Work to complete:
The expected output is every line of the data exactly as shown, minus the images.

Data provided:

• • • • •

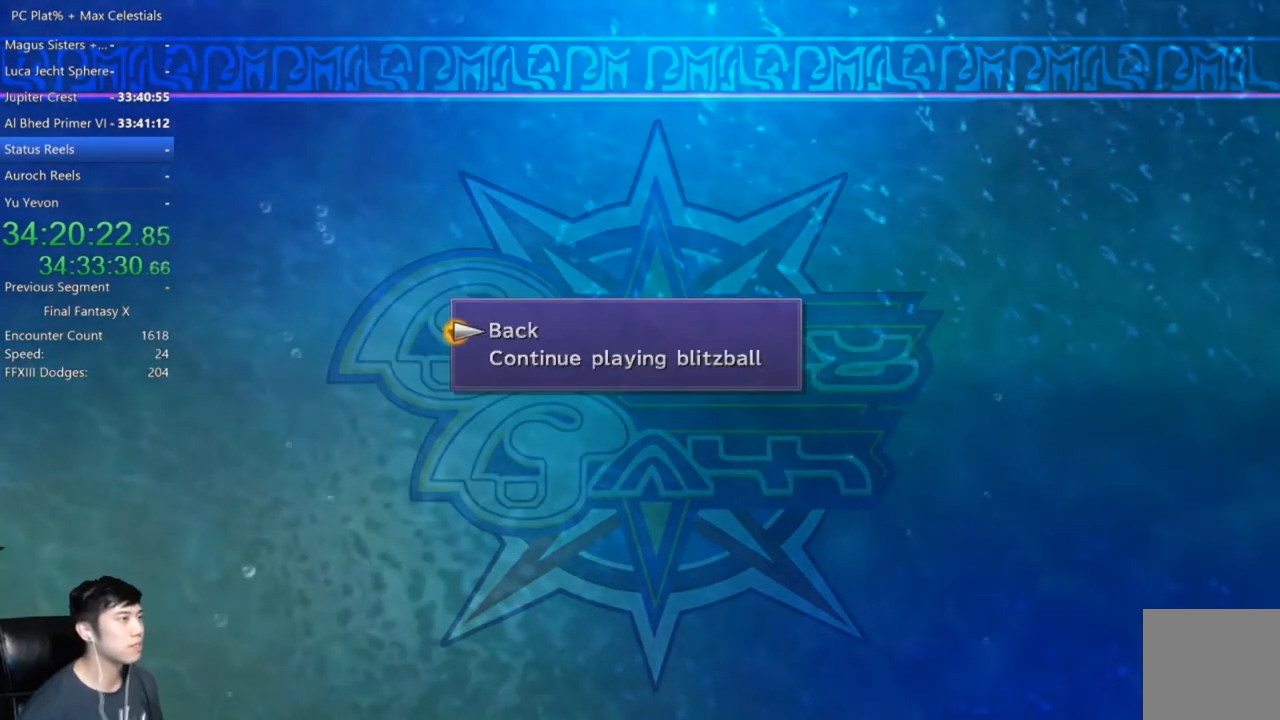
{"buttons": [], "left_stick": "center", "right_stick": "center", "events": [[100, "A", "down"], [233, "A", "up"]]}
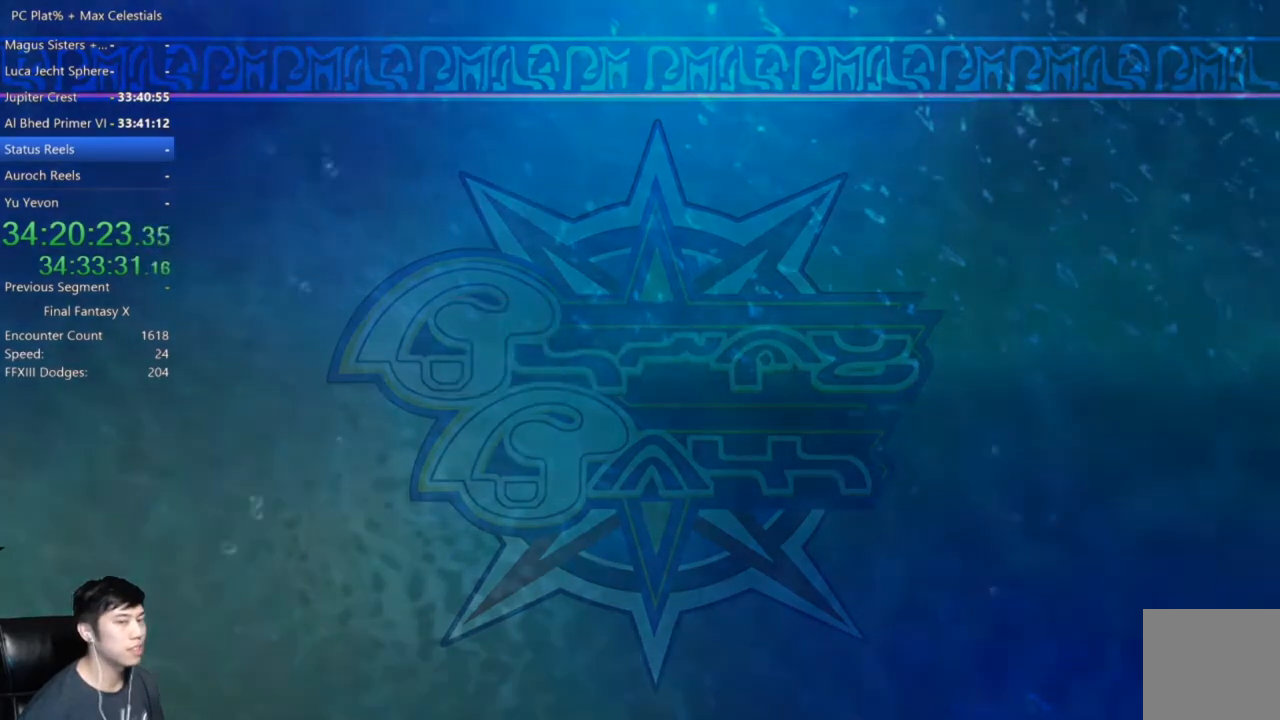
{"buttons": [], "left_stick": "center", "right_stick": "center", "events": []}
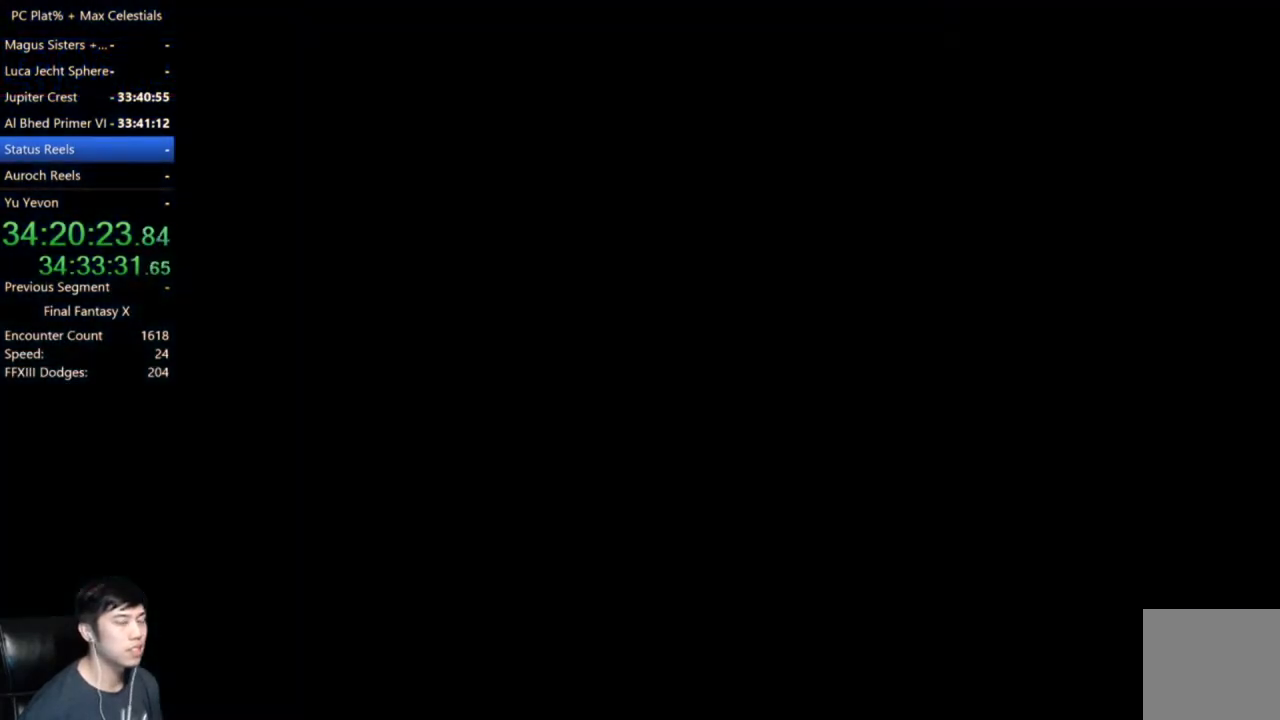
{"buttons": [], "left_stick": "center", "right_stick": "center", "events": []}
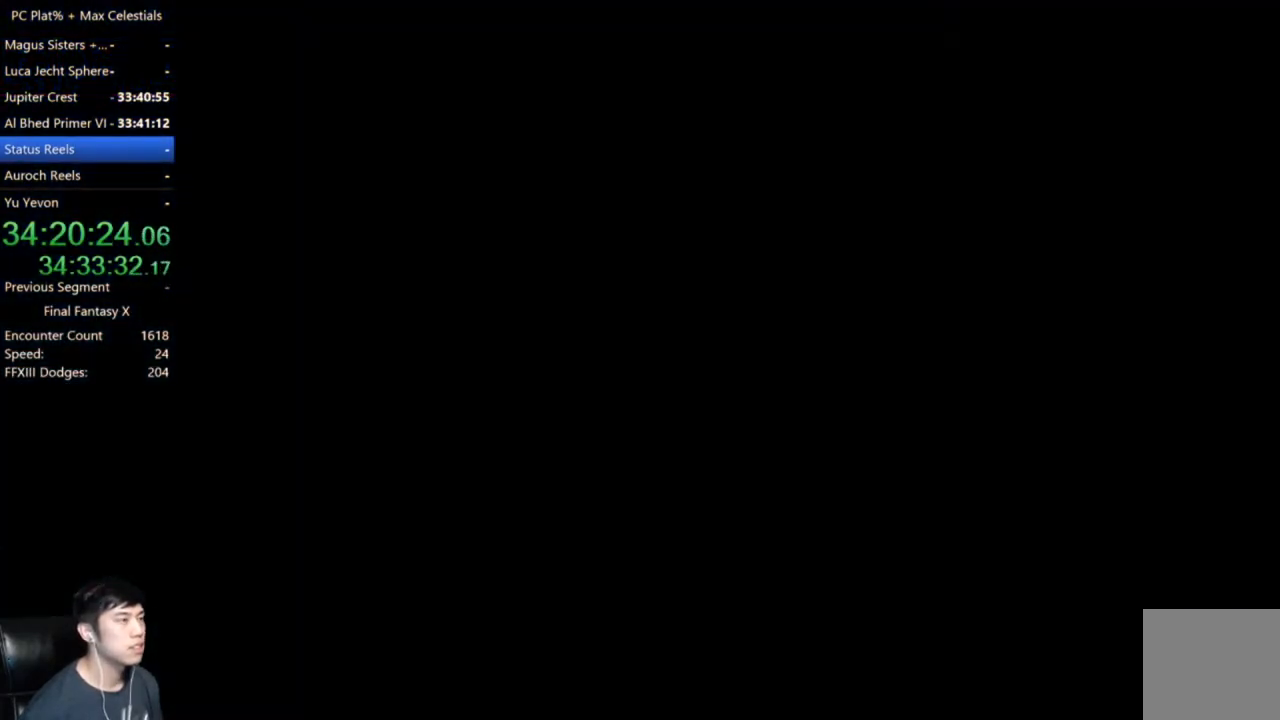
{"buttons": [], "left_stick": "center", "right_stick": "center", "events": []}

• • • • •

Answer to this task:
{"buttons": [], "left_stick": "center", "right_stick": "center", "events": [[100, "A", "down"], [233, "A", "up"]]}
{"buttons": [], "left_stick": "center", "right_stick": "center", "events": []}
{"buttons": [], "left_stick": "center", "right_stick": "center", "events": []}
{"buttons": [], "left_stick": "center", "right_stick": "center", "events": []}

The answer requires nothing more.